Şimdi de esas konumuz’a gelelim “İZİNSİZ BAŞAK YAPMAK”
“Kardeşlerim: başkalarına ait olan yerlerden eğer sahibi o bahçeyi toplayıp ve işini tamamen bitirip orayı terkedip gitmemişse orada izinsiz başak yapmak helal değil, haramdır.”
“Hasadı yapılmış tarlada yerde kalan fındığın sahip orayı terk etmemişse bir daha orada işi kalmamış ise: İsraf günahtır fındık milli servettir, fındığın orada boş yere çürümemesinden toplanması daha uygundur.
Bahçe sahibinden İzin alınması mümkünse alınmalıdır, yoksa boş yere oradaki fındık çürüyüp israf olacaktır.İllede bahçe sahibi her kim olursa olsun iznine gerek yoktur.
Fındık hasat ayı olması münasebetiyle herkeste bir koşuşturma bir acelecilik vardır.

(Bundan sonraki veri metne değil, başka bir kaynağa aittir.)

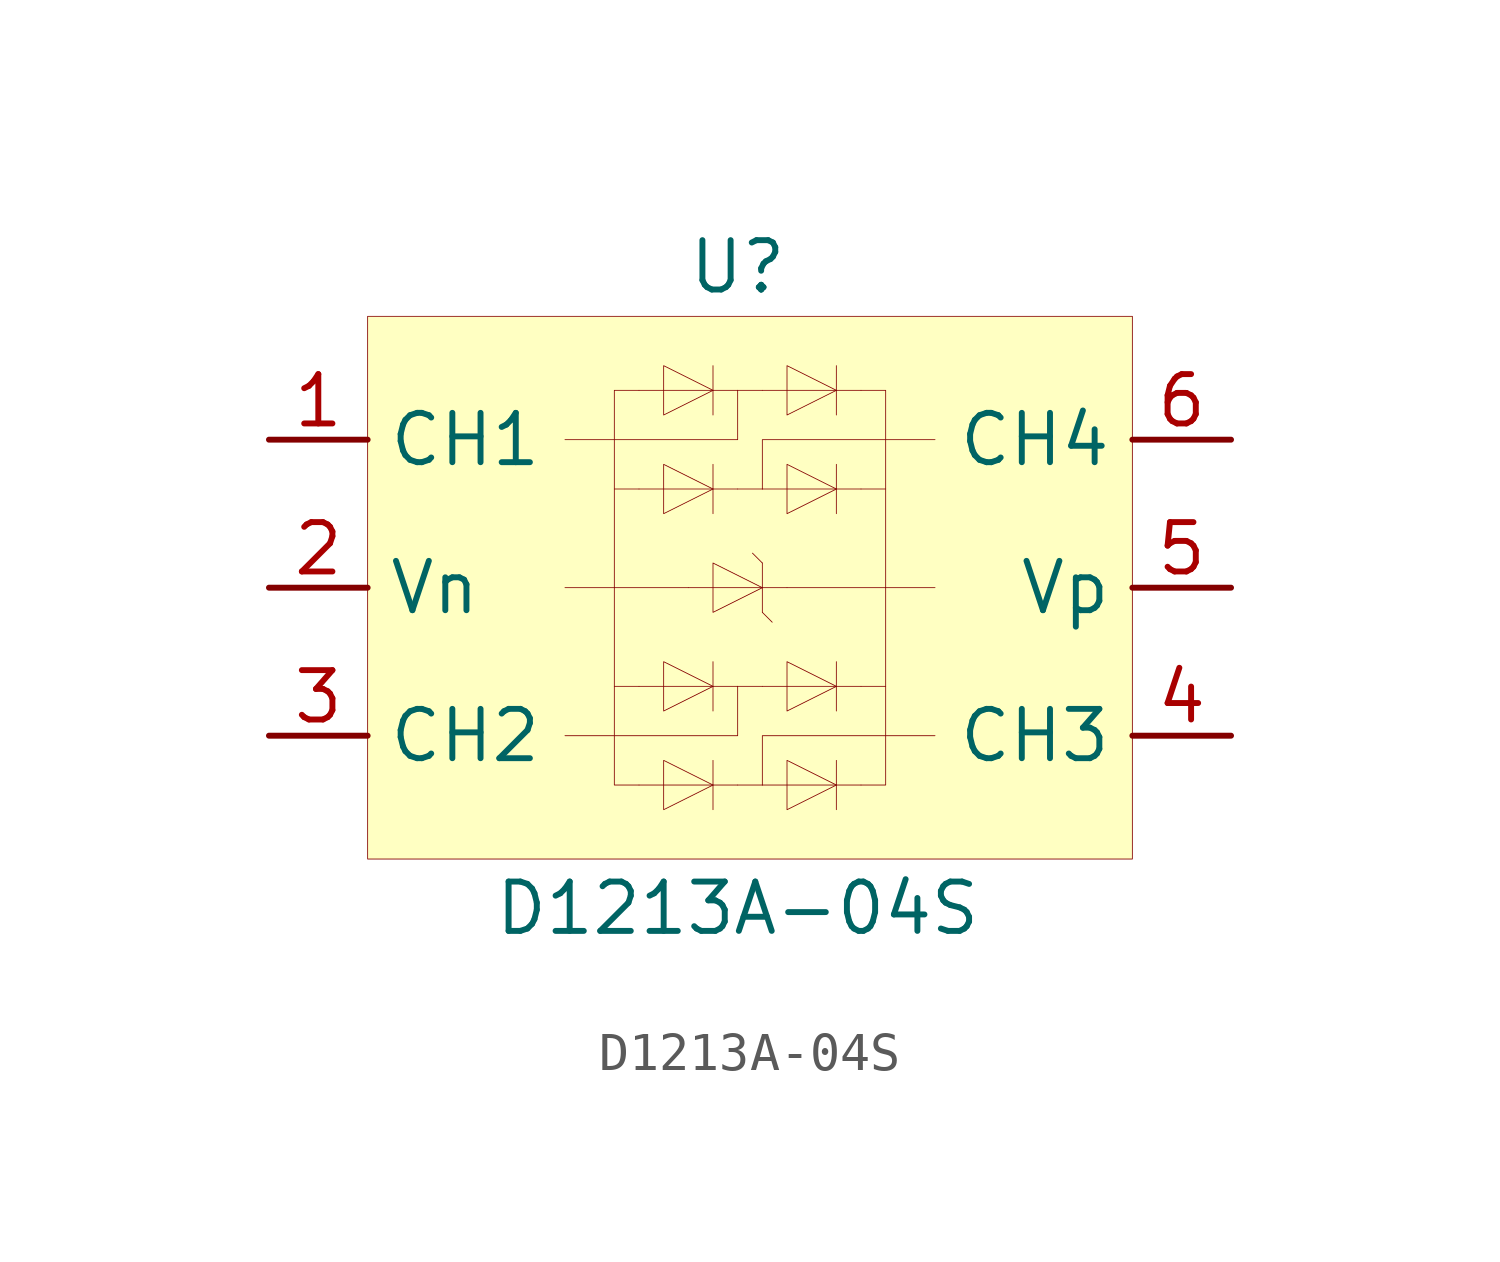
<source format=kicad_sym>
(kicad_symbol_lib
  (version 20201005)
  (generator kicad_symbol_editor)
  (symbol "dodo-protection:D1213A-04S"
    (property "Reference" "U"
      (at 0 8.255 0)
      (effects (font (size 1.27 1.27))))
    (property "Value" "D1213A-04S"
      (at 0 -8.255 0)
      (effects (font (size 1.27 1.27))))
    (symbol "D1213A-04S_0_1"
      (rectangle (start -9.525 6.985) (end 10.16 -6.985) (stroke (width 0.001)) (fill (type background)))
      (polyline (pts (xy 2.54 5.08) (xy 0.635 5.08)) (stroke (width 0.001)) (fill (type none)))
      (polyline (pts (xy 2.54 5.08) (xy 1.27 5.715) (xy 1.27 4.445) (xy 2.54 5.08)) (stroke (width 0.001)) (fill (type none)))
      (polyline (pts (xy 2.54 5.08) (xy 3.175 5.08)) (stroke (width 0.001)) (fill (type none)))
      (polyline (pts (xy 2.54 5.715) (xy 2.54 4.445)) (stroke (width 0.001)) (fill (type none)))
      (polyline (pts (xy -0.635 5.08) (xy -2.54 5.08)) (stroke (width 0.001)) (fill (type none)))
      (polyline (pts (xy -0.635 5.08) (xy -1.905 5.715) (xy -1.905 4.445) (xy -0.635 5.08)) (stroke (width 0.001)) (fill (type none)))
      (polyline (pts (xy -0.635 5.08) (xy 0 5.08)) (stroke (width 0.001)) (fill (type none)))
      (polyline (pts (xy -0.635 5.715) (xy -0.635 4.445)) (stroke (width 0.001)) (fill (type none)))
      (polyline (pts (xy 2.54 2.54) (xy 0.635 2.54)) (stroke (width 0.001)) (fill (type none)))
      (polyline (pts (xy 2.54 2.54) (xy 1.27 3.175) (xy 1.27 1.905) (xy 2.54 2.54)) (stroke (width 0.001)) (fill (type none)))
      (polyline (pts (xy 2.54 2.54) (xy 3.175 2.54)) (stroke (width 0.001)) (fill (type none)))
      (polyline (pts (xy 2.54 3.175) (xy 2.54 1.905)) (stroke (width 0.001)) (fill (type none)))
      (polyline (pts (xy 2.54 -2.54) (xy 0.635 -2.54)) (stroke (width 0.001)) (fill (type none)))
      (polyline (pts (xy 2.54 -2.54) (xy 1.27 -1.905) (xy 1.27 -3.175) (xy 2.54 -2.54)) (stroke (width 0.001)) (fill (type none)))
      (polyline (pts (xy 2.54 -2.54) (xy 3.175 -2.54)) (stroke (width 0.001)) (fill (type none)))
      (polyline (pts (xy 2.54 -1.905) (xy 2.54 -3.175)) (stroke (width 0.001)) (fill (type none)))
      (polyline (pts (xy 2.54 -5.08) (xy 0.635 -5.08)) (stroke (width 0.001)) (fill (type none)))
      (polyline (pts (xy 2.54 -5.08) (xy 1.27 -4.445) (xy 1.27 -5.715) (xy 2.54 -5.08)) (stroke (width 0.001)) (fill (type none)))
      (polyline (pts (xy 2.54 -5.08) (xy 3.175 -5.08)) (stroke (width 0.001)) (fill (type none)))
      (polyline (pts (xy 2.54 -4.445) (xy 2.54 -5.715)) (stroke (width 0.001)) (fill (type none)))
      (polyline (pts (xy -0.635 -2.54) (xy -2.54 -2.54)) (stroke (width 0.001)) (fill (type none)))
      (polyline (pts (xy -0.635 -2.54) (xy -1.905 -1.905) (xy -1.905 -3.175) (xy -0.635 -2.54)) (stroke (width 0.001)) (fill (type none)))
      (polyline (pts (xy -0.635 -2.54) (xy 0 -2.54)) (stroke (width 0.001)) (fill (type none)))
      (polyline (pts (xy -0.635 -1.905) (xy -0.635 -3.175)) (stroke (width 0.001)) (fill (type none)))
      (polyline (pts (xy -0.635 -5.08) (xy -2.54 -5.08)) (stroke (width 0.001)) (fill (type none)))
      (polyline (pts (xy -0.635 -5.08) (xy -1.905 -4.445) (xy -1.905 -5.715) (xy -0.635 -5.08)) (stroke (width 0.001)) (fill (type none)))
      (polyline (pts (xy -0.635 -5.08) (xy 0 -5.08)) (stroke (width 0.001)) (fill (type none)))
      (polyline (pts (xy -0.635 -4.445) (xy -0.635 -5.715)) (stroke (width 0.001)) (fill (type none)))
      (polyline (pts (xy -0.635 2.54) (xy -2.54 2.54)) (stroke (width 0.001)) (fill (type none)))
      (polyline (pts (xy -0.635 2.54) (xy -1.905 3.175) (xy -1.905 1.905) (xy -0.635 2.54)) (stroke (width 0.001)) (fill (type none)))
      (polyline (pts (xy -0.635 2.54) (xy 0 2.54)) (stroke (width 0.001)) (fill (type none)))
      (polyline (pts (xy -0.635 3.175) (xy -0.635 1.905)) (stroke (width 0.001)) (fill (type none)))
      (polyline (pts (xy 0.635 0) (xy -1.27 0)) (stroke (width 0.001)) (fill (type none)))
      (polyline (pts (xy 0.635 0) (xy -0.635 0.635) (xy -0.635 -0.635) (xy 0.635 0)) (stroke (width 0.001)) (fill (type none)))
      (polyline (pts (xy 0.635 0) (xy 1.27 0)) (stroke (width 0.001)) (fill (type none)))
      (polyline (pts (xy 0.635 0.635) (xy 0.635 -0.635)) (stroke (width 0.001)) (fill (type none)))
      (polyline (pts (xy 0.635 0.635) (xy 0.381 0.889)) (stroke (width 0.001)) (fill (type none)))
      (polyline (pts (xy 0.635 -0.635) (xy 0.889 -0.889)) (stroke (width 0.001)) (fill (type none)))
      (polyline (pts (xy -2.54 5.08) (xy -3.175 5.08) (xy -3.175 -5.08) (xy -2.54 -5.08)) (stroke (width 0.001)) (fill (type none)))
      (polyline (pts (xy -2.54 -2.54) (xy -3.175 -2.54)) (stroke (width 0.001)) (fill (type none)))
      (polyline (pts (xy -1.27 0) (xy -3.175 0)) (stroke (width 0.001)) (fill (type none)))
      (polyline (pts (xy -2.54 2.54) (xy -3.175 2.54)) (stroke (width 0.001)) (fill (type none)))
      (polyline (pts (xy 0 5.08) (xy 0.635 5.08)) (stroke (width 0.001)) (fill (type none)))
      (polyline (pts (xy 0 2.54) (xy 0.635 2.54)) (stroke (width 0.001)) (fill (type none)))
      (polyline (pts (xy 3.175 5.08) (xy 3.81 5.08) (xy 3.81 -5.08) (xy 3.175 -5.08)) (stroke (width 0.001)) (fill (type none)))
      (polyline (pts (xy 3.175 2.54) (xy 3.81 2.54)) (stroke (width 0.001)) (fill (type none)))
      (polyline (pts (xy 3.175 -2.54) (xy 3.81 -2.54)) (stroke (width 0.001)) (fill (type none)))
      (polyline (pts (xy 1.27 0) (xy 3.81 0)) (stroke (width 0.001)) (fill (type none)))
      (polyline (pts (xy 0.635 -2.54) (xy 0 -2.54)) (stroke (width 0.001)) (fill (type none)))
      (polyline (pts (xy 0.635 -5.08) (xy 0 -5.08)) (stroke (width 0.001)) (fill (type none)))
      (polyline (pts (xy 0.635 -5.08) (xy 0.635 -3.81) (xy 5.08 -3.81)) (stroke (width 0.001)) (fill (type none)))
      (polyline (pts (xy 0 -2.54) (xy 0 -3.81) (xy -4.445 -3.81)) (stroke (width 0.001)) (fill (type none)))
      (polyline (pts (xy 0.635 2.54) (xy 0.635 3.81) (xy 5.08 3.81)) (stroke (width 0.001)) (fill (type none)))
      (polyline (pts (xy 0 5.08) (xy 0 3.81) (xy -4.445 3.81)) (stroke (width 0.001)) (fill (type none)))
      (polyline (pts (xy 3.81 0) (xy 5.08 0)) (stroke (width 0.001)) (fill (type none)))
      (polyline (pts (xy -3.175 0) (xy -4.445 0)) (stroke (width 0.001)) (fill (type none))))
    (symbol "D1213A-04S_1_1"
      (pin input line (at -12.065 3.81 0) (length 2.54) (name "CH1" (effects (font (size 1.27 1.27)))) (number "1" (effects (font (size 1.27 1.27)))))
      (pin power_out line (at -12.065 0 0) (length 2.54) (name "Vn" (effects (font (size 1.27 1.27)))) (number "2" (effects (font (size 1.27 1.27)))))
      (pin input line (at -12.065 -3.81 0) (length 2.54) (name "CH2" (effects (font (size 1.27 1.27)))) (number "3" (effects (font (size 1.27 1.27)))))
      (pin input line (at 12.7 -3.81 180) (length 2.54) (name "CH3" (effects (font (size 1.27 1.27)))) (number "4" (effects (font (size 1.27 1.27)))))
      (pin input line (at 12.7 3.81 180) (length 2.54) (name "CH4" (effects (font (size 1.27 1.27)))) (number "6" (effects (font (size 1.27 1.27)))))
      (pin power_in line (at 12.7 0 180) (length 2.54) (name "Vp" (effects (font (size 1.27 1.27)))) (number "5" (effects (font (size 1.27 1.27))))))))
</source>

Fındık bahçesi sahibi kendisi ve işçileri ile alelacele fındık tarlasını bitirmiş olabilir. Belki kendileri de daha sonra Başak yakma ihtimali varsa, sormak gerekir.Eğer ki; kendileri yapmıyorlarsa izin alınması mümkünse izin alınmalıdır, izin alınmadan yapılıyorsa,hırsızlık yapmış ve haksız kazanç sağlamış olurlar.
Arazinin sahibinin daha kendi malını toplayamadan, izin vermediği halde ürünün dalında ya da yerde el çabukluğuyla başkaları tarafından toplanması helal değildir.
Altın değerinde olan fındığımızın yerde yok olmasını istemiyorsak eğer, bahçe sahibine sorarak ve ondan izn alarak başağımızı yapalım. Böylelikle milli servet olan fındığın hem israfını önlemiş ve hem de rızkımızı helal yoldan kazanmış oluruz.
Hasat yapan kardeşlerime kolaylıklar diliyorum onların
Kazançları bol bereketli olsun. Ağız tadıyla yemek ve harcamak nasip olsun.